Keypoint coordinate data
----

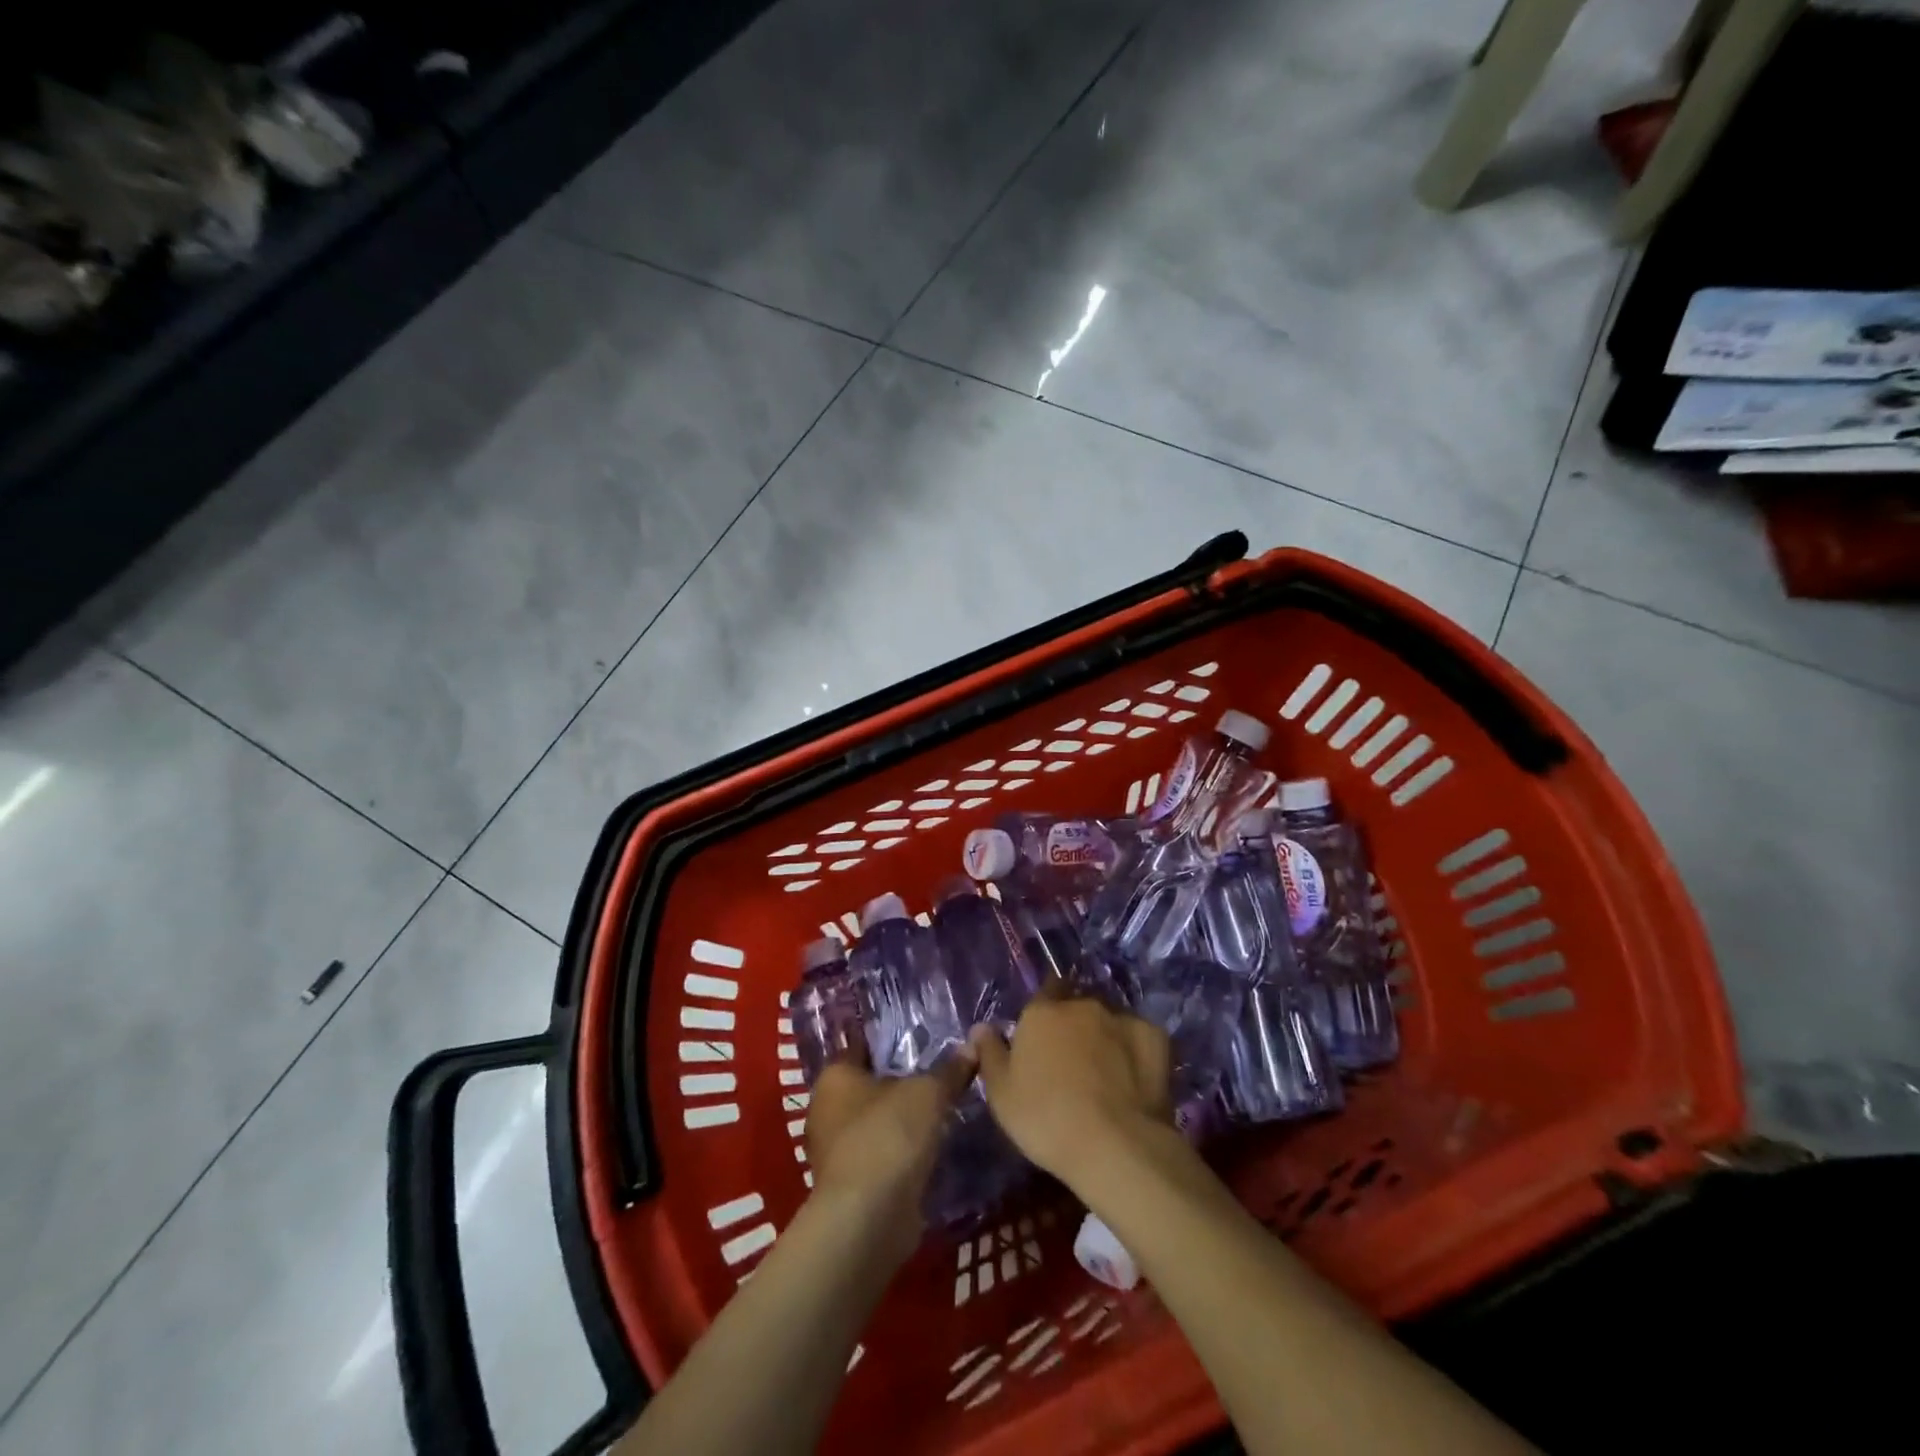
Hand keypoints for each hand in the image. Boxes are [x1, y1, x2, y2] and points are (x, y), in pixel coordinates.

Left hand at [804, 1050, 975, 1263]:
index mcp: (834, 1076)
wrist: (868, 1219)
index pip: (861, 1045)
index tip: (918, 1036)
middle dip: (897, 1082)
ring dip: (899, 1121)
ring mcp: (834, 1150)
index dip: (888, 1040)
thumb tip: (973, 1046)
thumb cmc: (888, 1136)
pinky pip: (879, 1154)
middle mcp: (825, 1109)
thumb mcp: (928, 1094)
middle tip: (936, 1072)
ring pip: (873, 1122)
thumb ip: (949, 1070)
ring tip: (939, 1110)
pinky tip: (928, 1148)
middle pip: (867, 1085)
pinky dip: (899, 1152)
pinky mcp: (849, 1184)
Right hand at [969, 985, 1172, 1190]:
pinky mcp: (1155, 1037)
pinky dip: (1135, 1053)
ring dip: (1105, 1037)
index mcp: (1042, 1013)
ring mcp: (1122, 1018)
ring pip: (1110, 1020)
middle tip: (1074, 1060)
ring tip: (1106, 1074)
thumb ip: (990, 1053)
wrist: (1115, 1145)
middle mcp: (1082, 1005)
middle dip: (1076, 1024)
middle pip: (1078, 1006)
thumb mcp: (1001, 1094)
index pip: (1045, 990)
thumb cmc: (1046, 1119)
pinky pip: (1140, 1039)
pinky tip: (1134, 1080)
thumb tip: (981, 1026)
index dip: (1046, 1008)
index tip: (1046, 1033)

----

- Task to carry out
The answer must consist of every line above that holds the string "middle", copied exactly.

- Your solution
middle dip: (897, 1082)
middle mcp: (825, 1109)
middle tip: (936, 1072)
middle pip: (867, 1085)
middle tip: (1074, 1060)
middle mcp: (1082, 1005)
middle dip: (1076, 1024)
middle pip: (1078, 1006)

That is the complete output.